A few years after the concept of bitcoin was introduced in a paper by Japanese Satoshi Nakamoto, the litecoin was invented to become a secondary cryptocurrency. Just like bitcoin, litecoin is not controlled by the government nor is it managed by a monetary authority, making it a decentralized currency. It is also not backed in value by assets like gold or other precious metals, but it derives its value from the market factors of supply and demand.
There will be approximately 84 million litecoin available and these generate components of a block or code every 2.5 minutes. Compared to bitcoin, this is a faster speed, although there are fewer bitcoin in circulation and its value is higher.
Litecoin vs. Bitcoin
Similar to the bitcoin blockchain, the litecoin network is able to generate a new block or entry into the public ledger, which is verified by a mining software. A litecoin can be mined by first creating a bitcoin account and the going rate is at 146 litecoins to one unit of bitcoin.
One advantage of litecoin over bitcoin is its speed of block generation, making transactions faster and more efficient. Litecoin also carries a smaller transaction fee at 1/1000 of a litecoin to process each transaction or roughly two cents.

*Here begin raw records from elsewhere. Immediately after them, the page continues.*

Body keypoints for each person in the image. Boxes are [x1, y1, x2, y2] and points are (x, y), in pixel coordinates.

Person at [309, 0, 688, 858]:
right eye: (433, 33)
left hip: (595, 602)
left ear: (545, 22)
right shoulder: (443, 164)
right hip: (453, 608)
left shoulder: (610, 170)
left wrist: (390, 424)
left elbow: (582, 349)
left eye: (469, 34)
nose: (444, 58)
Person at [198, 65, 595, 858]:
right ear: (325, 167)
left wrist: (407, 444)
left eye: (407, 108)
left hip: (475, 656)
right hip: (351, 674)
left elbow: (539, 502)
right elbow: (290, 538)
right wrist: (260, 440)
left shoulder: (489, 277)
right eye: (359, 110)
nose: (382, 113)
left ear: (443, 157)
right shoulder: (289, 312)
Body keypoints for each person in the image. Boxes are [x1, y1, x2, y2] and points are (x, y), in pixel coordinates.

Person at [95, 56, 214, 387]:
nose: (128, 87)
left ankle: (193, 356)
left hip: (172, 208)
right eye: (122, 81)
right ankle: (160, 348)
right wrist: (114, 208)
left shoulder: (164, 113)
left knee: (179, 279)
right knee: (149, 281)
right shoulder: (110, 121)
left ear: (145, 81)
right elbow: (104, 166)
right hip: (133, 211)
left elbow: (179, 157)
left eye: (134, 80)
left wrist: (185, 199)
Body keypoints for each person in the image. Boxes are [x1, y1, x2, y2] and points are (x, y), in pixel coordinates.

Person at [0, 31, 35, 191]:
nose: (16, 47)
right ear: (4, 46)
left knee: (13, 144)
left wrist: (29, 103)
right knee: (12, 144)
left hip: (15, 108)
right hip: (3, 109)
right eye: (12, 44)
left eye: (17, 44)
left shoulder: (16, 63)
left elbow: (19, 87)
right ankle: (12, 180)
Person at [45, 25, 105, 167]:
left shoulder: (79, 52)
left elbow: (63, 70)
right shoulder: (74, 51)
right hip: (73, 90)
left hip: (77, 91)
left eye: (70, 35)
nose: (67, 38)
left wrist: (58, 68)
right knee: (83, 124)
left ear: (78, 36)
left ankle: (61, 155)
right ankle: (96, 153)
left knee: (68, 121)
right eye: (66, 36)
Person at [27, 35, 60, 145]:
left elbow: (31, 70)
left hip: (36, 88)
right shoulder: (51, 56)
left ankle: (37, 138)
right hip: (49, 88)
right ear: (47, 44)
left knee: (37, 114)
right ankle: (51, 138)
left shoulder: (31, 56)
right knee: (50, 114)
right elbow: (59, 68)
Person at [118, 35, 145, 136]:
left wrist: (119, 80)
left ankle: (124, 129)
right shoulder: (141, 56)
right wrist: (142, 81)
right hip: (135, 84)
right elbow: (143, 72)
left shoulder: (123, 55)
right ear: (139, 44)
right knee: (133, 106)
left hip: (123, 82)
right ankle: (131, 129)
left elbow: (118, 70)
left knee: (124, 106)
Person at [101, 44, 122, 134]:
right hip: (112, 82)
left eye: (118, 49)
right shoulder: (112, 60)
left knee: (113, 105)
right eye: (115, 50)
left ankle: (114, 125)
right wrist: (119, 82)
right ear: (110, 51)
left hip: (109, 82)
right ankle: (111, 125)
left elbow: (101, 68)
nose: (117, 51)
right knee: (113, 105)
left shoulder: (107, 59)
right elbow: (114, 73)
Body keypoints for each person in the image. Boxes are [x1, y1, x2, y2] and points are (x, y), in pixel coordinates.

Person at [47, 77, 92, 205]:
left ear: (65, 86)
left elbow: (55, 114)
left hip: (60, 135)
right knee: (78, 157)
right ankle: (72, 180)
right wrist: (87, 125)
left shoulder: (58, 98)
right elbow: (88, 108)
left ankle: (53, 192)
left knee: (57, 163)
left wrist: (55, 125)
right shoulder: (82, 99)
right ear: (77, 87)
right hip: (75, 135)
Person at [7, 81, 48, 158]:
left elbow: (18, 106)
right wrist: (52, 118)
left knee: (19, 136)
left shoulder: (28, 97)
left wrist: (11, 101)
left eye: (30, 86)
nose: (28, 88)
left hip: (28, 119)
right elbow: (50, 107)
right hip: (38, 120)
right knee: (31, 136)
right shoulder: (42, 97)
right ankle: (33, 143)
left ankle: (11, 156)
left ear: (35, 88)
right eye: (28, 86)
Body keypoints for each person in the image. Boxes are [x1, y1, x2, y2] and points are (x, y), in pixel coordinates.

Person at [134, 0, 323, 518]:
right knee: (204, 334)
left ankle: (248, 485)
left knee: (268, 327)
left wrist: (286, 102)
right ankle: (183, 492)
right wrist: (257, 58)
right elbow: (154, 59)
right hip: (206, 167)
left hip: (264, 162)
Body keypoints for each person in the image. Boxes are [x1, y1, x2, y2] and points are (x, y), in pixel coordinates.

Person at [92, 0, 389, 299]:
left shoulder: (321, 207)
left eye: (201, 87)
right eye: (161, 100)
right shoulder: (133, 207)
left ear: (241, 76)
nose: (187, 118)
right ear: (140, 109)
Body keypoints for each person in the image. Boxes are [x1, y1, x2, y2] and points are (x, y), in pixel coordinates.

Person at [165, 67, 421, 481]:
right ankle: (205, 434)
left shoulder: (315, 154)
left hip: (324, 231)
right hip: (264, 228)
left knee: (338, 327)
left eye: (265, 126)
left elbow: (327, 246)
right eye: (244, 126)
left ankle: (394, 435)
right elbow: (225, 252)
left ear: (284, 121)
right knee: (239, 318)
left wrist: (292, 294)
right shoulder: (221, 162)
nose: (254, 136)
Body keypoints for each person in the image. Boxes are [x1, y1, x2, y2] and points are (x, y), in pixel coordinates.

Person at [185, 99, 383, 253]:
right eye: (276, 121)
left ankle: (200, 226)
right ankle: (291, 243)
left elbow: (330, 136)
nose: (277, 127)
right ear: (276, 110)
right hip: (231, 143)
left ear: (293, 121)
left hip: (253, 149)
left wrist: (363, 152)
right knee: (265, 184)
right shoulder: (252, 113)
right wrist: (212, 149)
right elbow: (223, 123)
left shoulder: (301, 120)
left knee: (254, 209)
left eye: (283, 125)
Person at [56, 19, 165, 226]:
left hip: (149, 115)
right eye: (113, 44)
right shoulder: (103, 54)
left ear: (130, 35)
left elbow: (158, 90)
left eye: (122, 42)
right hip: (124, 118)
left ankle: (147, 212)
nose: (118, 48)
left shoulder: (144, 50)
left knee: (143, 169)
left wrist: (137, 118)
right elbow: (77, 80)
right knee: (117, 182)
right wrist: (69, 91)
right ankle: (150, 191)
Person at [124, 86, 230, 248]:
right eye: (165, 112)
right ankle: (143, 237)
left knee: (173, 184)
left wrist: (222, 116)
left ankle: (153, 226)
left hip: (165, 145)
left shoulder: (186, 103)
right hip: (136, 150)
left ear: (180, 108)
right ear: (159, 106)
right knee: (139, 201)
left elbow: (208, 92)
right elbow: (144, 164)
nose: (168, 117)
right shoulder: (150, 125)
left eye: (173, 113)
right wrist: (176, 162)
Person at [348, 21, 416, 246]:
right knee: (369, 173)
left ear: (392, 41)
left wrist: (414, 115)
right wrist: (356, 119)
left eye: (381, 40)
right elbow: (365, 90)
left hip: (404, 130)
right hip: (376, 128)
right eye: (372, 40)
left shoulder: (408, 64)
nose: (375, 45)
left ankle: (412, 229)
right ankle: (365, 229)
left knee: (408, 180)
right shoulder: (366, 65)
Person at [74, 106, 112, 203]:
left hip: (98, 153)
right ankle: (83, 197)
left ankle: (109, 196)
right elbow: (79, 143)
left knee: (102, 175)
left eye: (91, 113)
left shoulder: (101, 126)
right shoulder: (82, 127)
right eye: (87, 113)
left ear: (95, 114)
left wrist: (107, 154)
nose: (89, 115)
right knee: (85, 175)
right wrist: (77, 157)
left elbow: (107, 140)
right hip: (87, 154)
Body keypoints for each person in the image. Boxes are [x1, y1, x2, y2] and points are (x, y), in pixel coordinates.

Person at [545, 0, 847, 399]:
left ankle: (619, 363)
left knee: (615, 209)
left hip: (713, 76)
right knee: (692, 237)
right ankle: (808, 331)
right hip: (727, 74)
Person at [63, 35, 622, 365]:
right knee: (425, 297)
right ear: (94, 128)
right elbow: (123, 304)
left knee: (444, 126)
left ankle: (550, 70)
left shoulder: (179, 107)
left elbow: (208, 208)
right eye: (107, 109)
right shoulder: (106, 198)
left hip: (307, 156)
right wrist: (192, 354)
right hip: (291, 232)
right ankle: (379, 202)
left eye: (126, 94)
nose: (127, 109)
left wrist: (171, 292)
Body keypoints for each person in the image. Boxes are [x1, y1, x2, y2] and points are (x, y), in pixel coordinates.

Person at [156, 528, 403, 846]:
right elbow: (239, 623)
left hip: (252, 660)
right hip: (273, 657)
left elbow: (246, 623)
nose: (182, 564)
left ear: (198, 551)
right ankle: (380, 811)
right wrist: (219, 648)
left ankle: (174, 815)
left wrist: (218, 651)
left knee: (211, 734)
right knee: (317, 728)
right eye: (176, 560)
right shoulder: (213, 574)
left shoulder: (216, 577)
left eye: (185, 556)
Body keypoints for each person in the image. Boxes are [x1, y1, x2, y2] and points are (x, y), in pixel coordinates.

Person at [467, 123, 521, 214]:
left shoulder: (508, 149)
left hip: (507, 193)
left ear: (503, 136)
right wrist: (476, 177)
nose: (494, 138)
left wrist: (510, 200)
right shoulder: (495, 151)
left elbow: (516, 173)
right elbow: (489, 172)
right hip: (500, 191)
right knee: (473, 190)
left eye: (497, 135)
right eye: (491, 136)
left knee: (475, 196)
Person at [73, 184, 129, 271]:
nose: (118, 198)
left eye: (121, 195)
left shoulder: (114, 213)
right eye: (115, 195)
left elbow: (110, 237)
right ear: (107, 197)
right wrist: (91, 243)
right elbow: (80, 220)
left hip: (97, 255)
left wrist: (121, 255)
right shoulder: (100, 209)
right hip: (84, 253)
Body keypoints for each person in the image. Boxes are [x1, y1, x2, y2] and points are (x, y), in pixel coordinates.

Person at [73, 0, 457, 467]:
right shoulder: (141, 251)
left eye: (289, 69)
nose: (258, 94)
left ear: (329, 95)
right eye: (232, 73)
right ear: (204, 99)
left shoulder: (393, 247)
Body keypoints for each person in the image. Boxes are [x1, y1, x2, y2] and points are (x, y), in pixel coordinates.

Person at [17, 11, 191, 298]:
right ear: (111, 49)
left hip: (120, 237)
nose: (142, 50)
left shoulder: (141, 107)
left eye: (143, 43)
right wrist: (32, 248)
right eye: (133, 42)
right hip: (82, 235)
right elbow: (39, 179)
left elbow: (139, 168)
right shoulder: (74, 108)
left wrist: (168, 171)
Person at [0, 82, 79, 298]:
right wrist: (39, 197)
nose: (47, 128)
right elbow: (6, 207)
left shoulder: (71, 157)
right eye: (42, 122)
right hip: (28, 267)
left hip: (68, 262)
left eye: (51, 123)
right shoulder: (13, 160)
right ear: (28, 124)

However, bitcoin is more widely accepted compared to litecoin as more online merchants and shoppers have adopted this mode of payment. More bitcoin startups are also in operation, although some also cater to other digital currencies such as litecoin, darkcoin, and dogecoin among many others.
For both cryptocurrencies though, the threat of increased regulation and potential centralization could weigh on their value and usage. While cryptocurrencies have gained the negative perception of being used in illegal transactions or criminal activities, its enthusiasts say that it could revolutionize the financial system and eventually replace traditional fiat currencies.